で、アルバム・ピック。60年代末、アメリカン・ロックンロールが大好きなぼくにとってエルヴィス・プレスリーとともに、唯一の救いのような存在だったCCRのボックス・セット。国内盤も出たタイミングでのピックです。

60年代末、世の大方のロック・ミュージシャン群がサイケだ、アシッドだ、ラヴだ、ピースだ…とうわ言のように唱えながら、ジャズやら現代音楽やらインド音楽やらとごり押しの融合をはかった“新しい”ロック熱に浮かれまくっていたころ。しかし、そんなんじゃいかん、と。そうした時代の空気の中で誰もがふと忘れかけていた米ルーツ音楽本来の太さとか、強さとか、シンプルな躍動感に着目し、自分たちの足元を見つめ直そうと主張した偉人が何組かいた。よく名前が挙がるところとしては、ザ・バーズ~フライング・ブリトー・ブラザーズでの活動でカントリー・ロックという新しいコンセプトをシーンにもたらしたグラム・パーソンズ、一時のハリウッド映画漬けの腑抜けた活動から脱し故郷メンフィスへでブルース、ゴスペル、R&B、カントリーなど自らのルーツ音楽へと立ち返った力強い歌声を再び繰り出してみせたエルヴィス・プレスリー、聖地ウッドストックでのプライヴェートな試行錯誤の中で、真の伝承音楽の持つ力を現代に甦らせようとしたボブ・ディラン&ザ・バンド…など。

それと同じ偉業を、よりヒットチャート寄りの位置で堂々とやってのけた連中がいた。そう。CCR。クリーデンス・クリアウォーター・リヴァイヴァル。カリフォルニア出身ながら、ベイエリアから南部を幻視する形で、ブルース、R&B、スワンプ、カントリー、ロックンロールといった米ルーツ音楽の魅力を掘り起こしてみせた頼もしいやつらだ。そんな彼らの公式音源すべてを詰め込んだ6枚組ボックス・セットが出た。ライヴ盤2枚を含むオリジナル・アルバム全9枚の音源がすべて聞けるうえ、68年にCCRと改名して本格デビューを飾る前、別バンド名で活動していたころの音源も未発表もの含めてたっぷり。初期音源集『プリ・クリーデンス』も廃盤になって久しい今、これはうれしい。無骨にルーツを探求する感じの彼らも、実は最初英ビート・グループのパチものみたいな曲をやっていたり、ナゲッツ系の西海岸ガレージ・ロックに挑んでいたり。けど、そんなふうに時代にへつらった試行錯誤の果て、結局何ひとつうまくいかず、だったら好きな音楽をストレートにやったろうじゃねーかと無敵モードのCCR時代へ突入した感じがよく伝わってきて。胸が躍る。

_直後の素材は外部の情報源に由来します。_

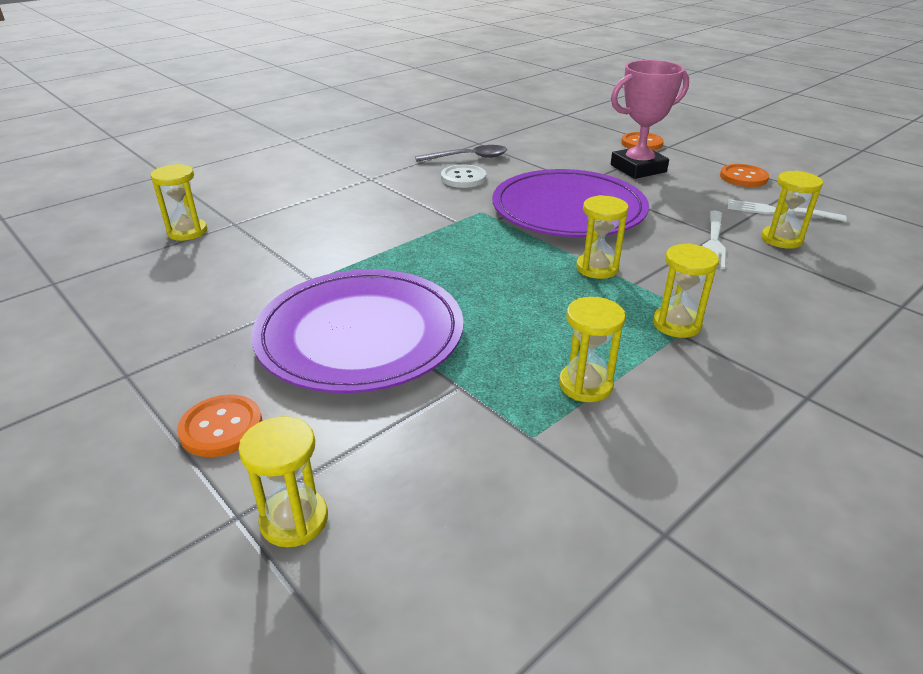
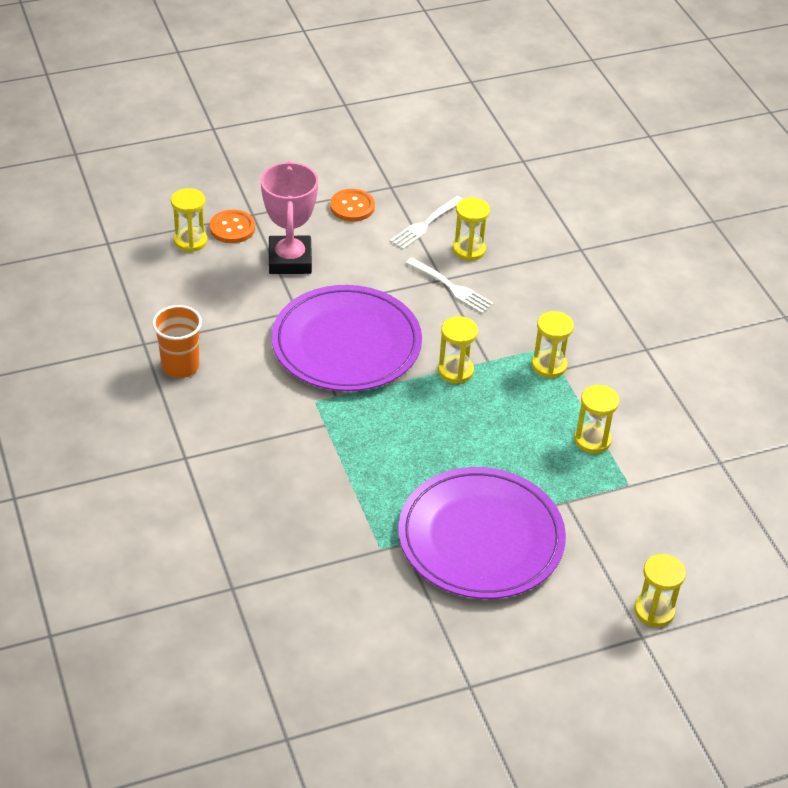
camera: 70 degrees left, 10 degrees up
(187, 232) = (230, 627): yellow hourglass -> yellow hourglass (190, 241)
(221, 428) = (557, 635): orange button -> none
(463, 178) = (231, 388): white button -> none
(468, 158) = (180, 366): grey spoon -> orange cup

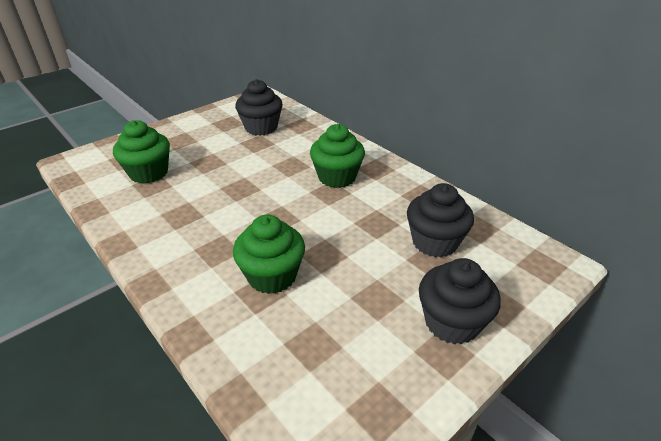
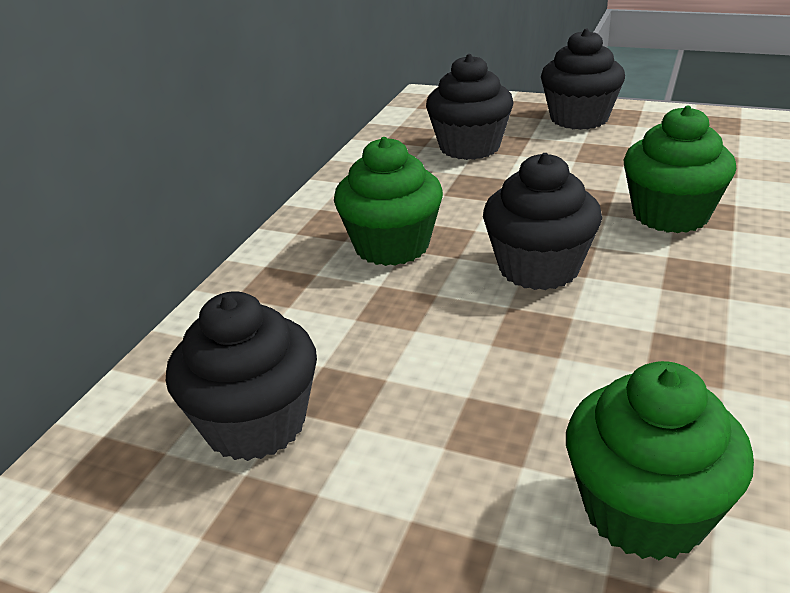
camera: 115 degrees left, 5 degrees down
(276, 207) = (538, 268): none -> black cupcake

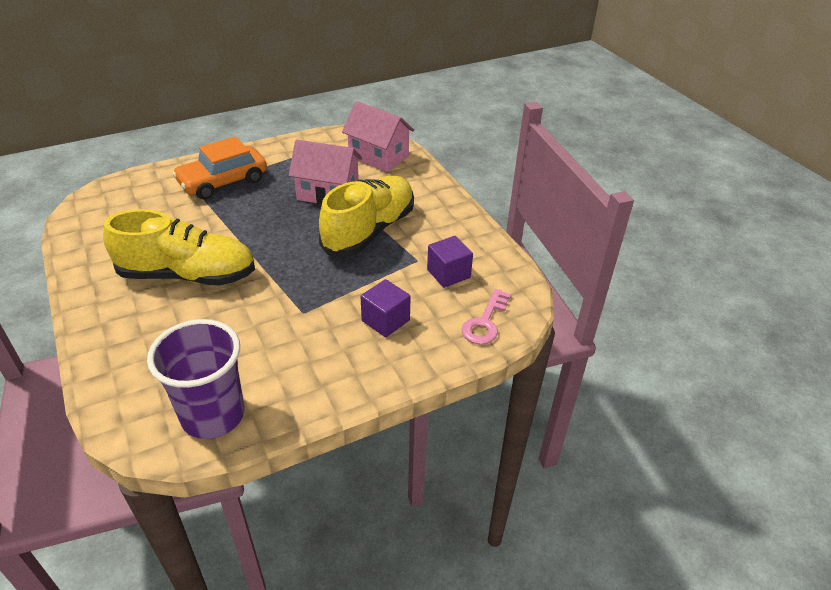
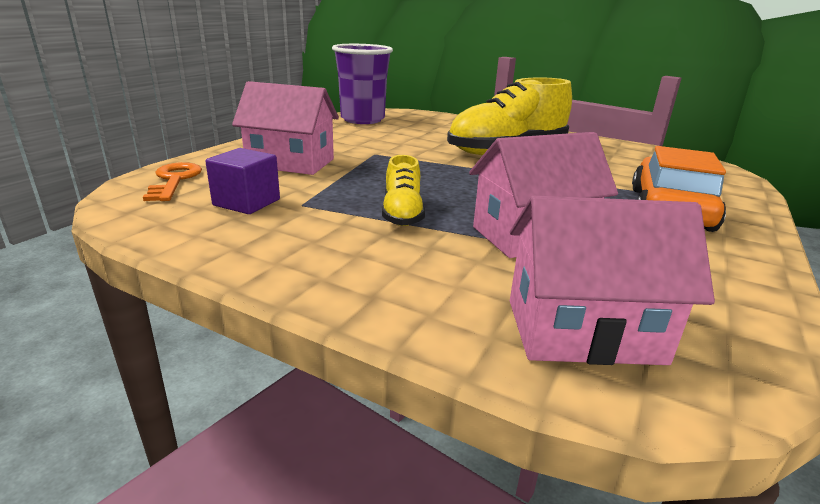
camera: 145 degrees right, 15 degrees down
(369, 230) = (402, 213): yellow shoe -> yellow shoe, size x0.50
(385, 320) = (290, 163): purple cube -> pink house
(485, 322) = (174, 180): pink key -> orange key

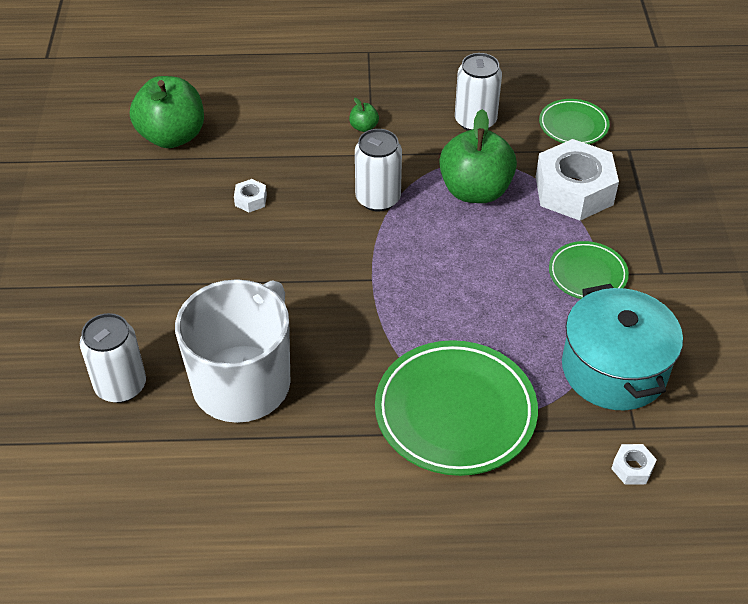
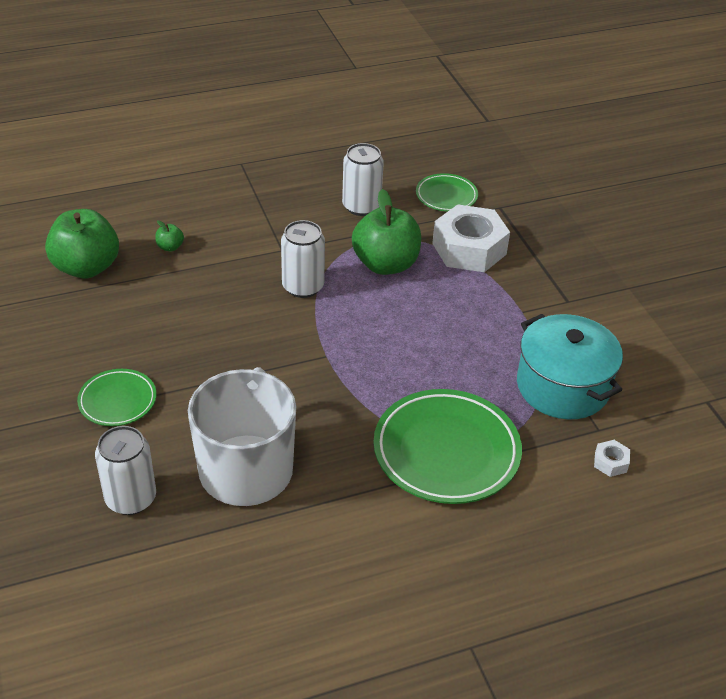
camera: 20 degrees left, 5 degrees down
(251, 200) = (186, 309): white nut -> none
(364, 127) = (264, 228): green apple -> green apple (170, 247)
(587, 274) = (509, 314): green plate -> green plate (117, 401)

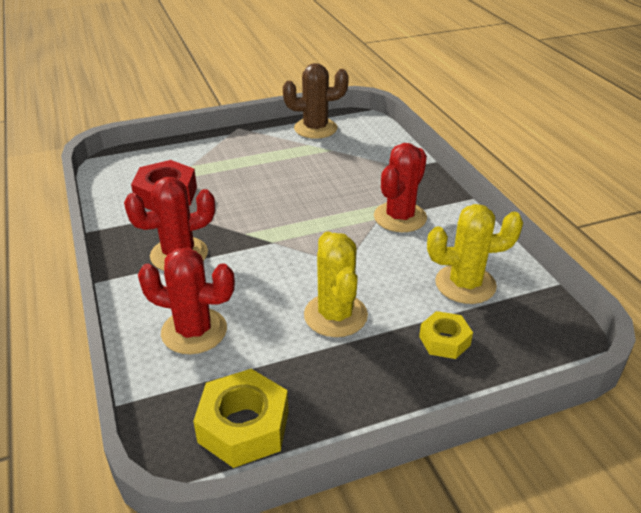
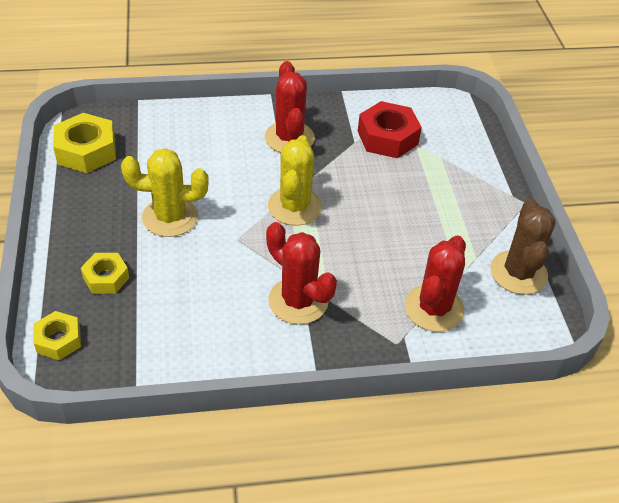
camera: 100 degrees right, 10 degrees up
(194, 331) = (190, 138): red cactus -> red cactus (434, 308)
(465, 284) = (169, 318): yellow cactus -> yellow cactus (295, 206)
(540, 351) = (58, 340): none -> yellow nut

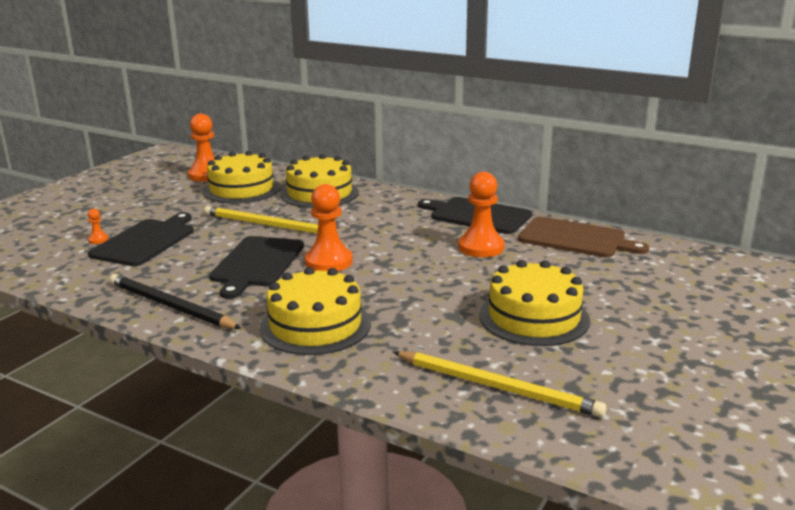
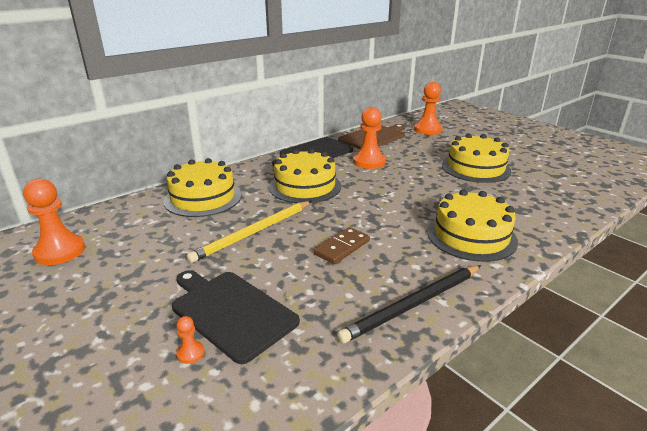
camera: 70 degrees left, 5 degrees up
(241, 189) = (139, 234): yellow cake -> yellow cake (305, 186)
(256, 264) = (342, 247): black cutting board -> brown domino
(329, 262) = (359, 215): orange pawn -> orange pawn (427, 130)
(497, 387) = (558, 193): yellow pencil -> none

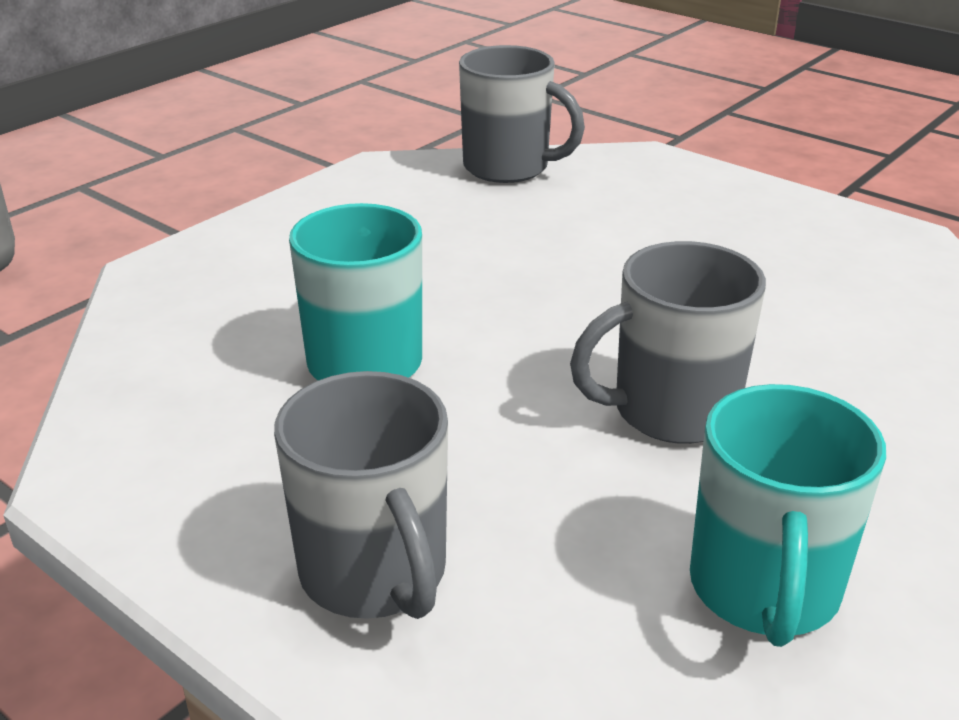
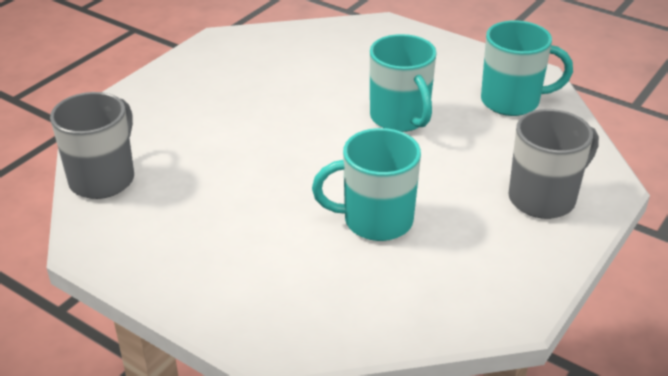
camera: 95 degrees left, 5 degrees up
(671, 411) = (400, 118): grey mug -> turquoise mug

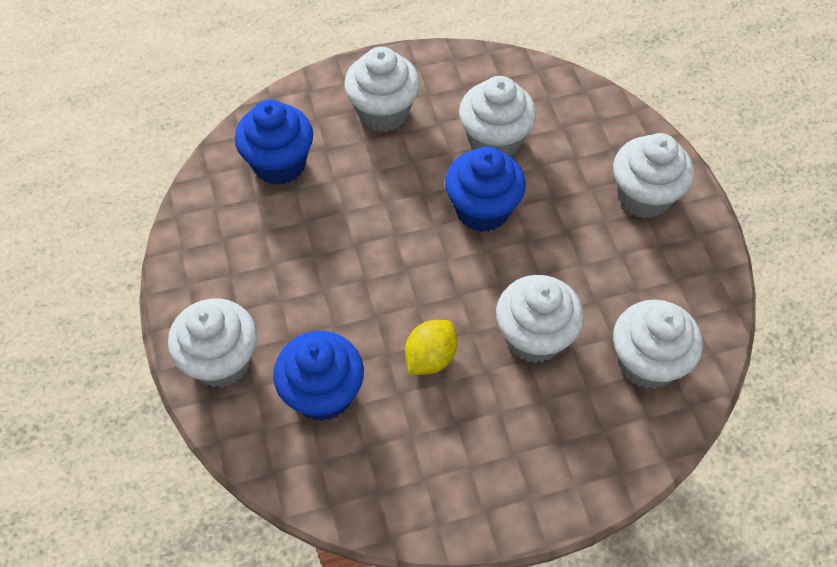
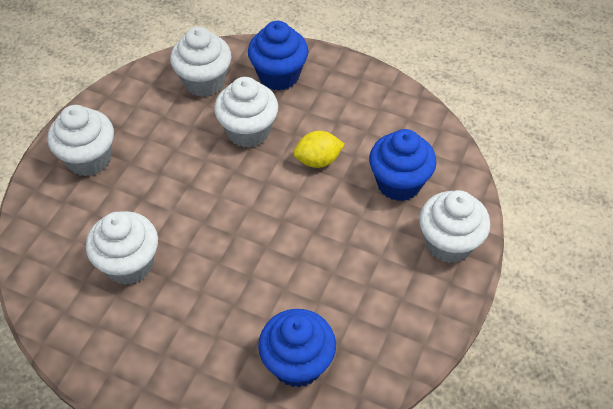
camera: 140 degrees left, 5 degrees down
(383, 112) = (179, 350): white cupcake -> none
(482, 210) = (193, 222): blue cupcake -> blue cupcake (279, 76)

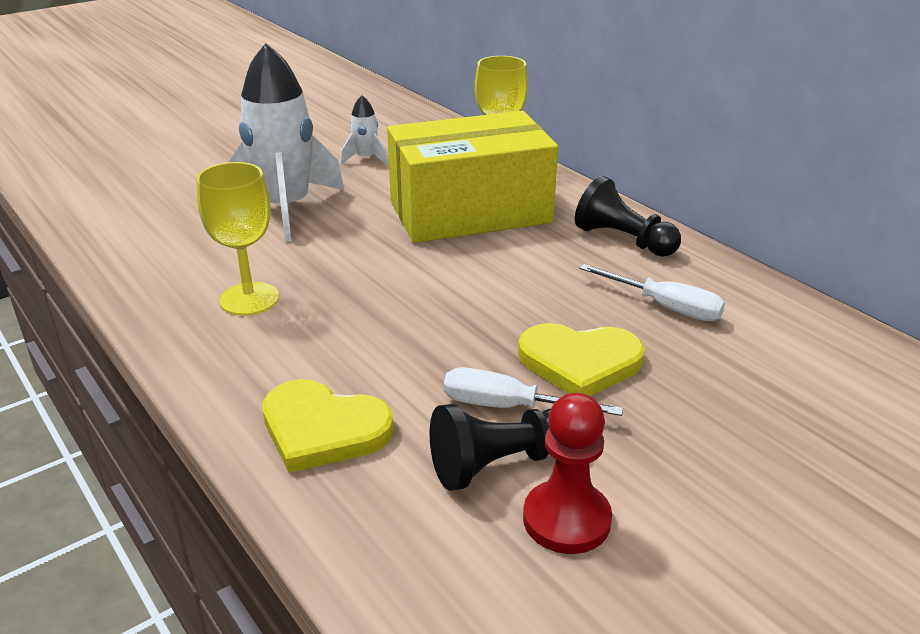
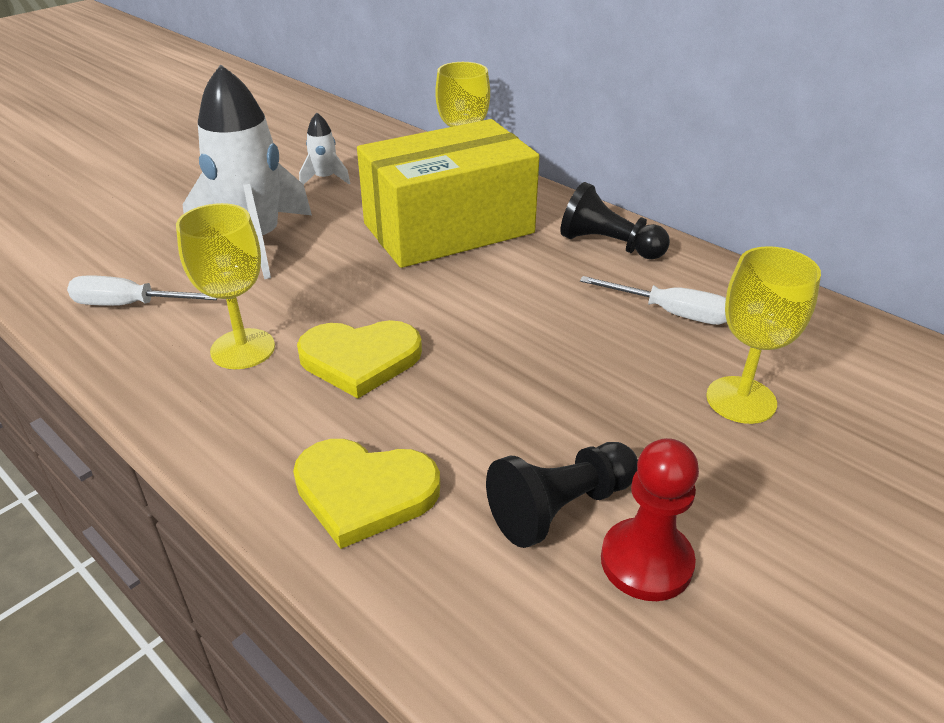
camera: 10 degrees left, 5 degrees up
(508, 407) = (550, 441): white screwdriver -> white screwdriver (129, 305)
(580, 362) = (606, 382): yellow heart -> yellow heart (360, 359)
(709, 392) = (741, 400): none -> yellow goblet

彼らのピークは69年から70年にかけて。この時期にリリースされた『バイユー・カントリー』、『グリーン・リバー』、『ウィリー・アンド・ザ・プア・ボーイズ』、『コスモズ・ファクトリー』という4枚のオリジナル・アルバムは本当にすごい。1年ちょっとで4枚出した勢い自体すごいが、中身も強力。エルヴィス・プレスリー、チャック・ベリー、リトル・リチャード、ハンク・ウィリアムス、ボ・ディドリー、ジェームス・バートンといった偉大な先達からの影響を自分たちなりに昇華したシンプルでタイトなCCRロックンロールが堪能できる。さらにすごいのは、こうしたCCRの一連のロックンロールがヒットチャートでも大受けしたってこと。というわけで、その時期の鉄壁のCCRサウンドがずらり居並ぶディスク2から4の途中くらいを核に、前後に思いをはせるってのが本ボックスの正しい楽しみ方だろう。今のロック・シーンに必要なものはCCR的なるものなんじゃないか、と。この箱を聞きながらぼくはまじにそう思いましたよ。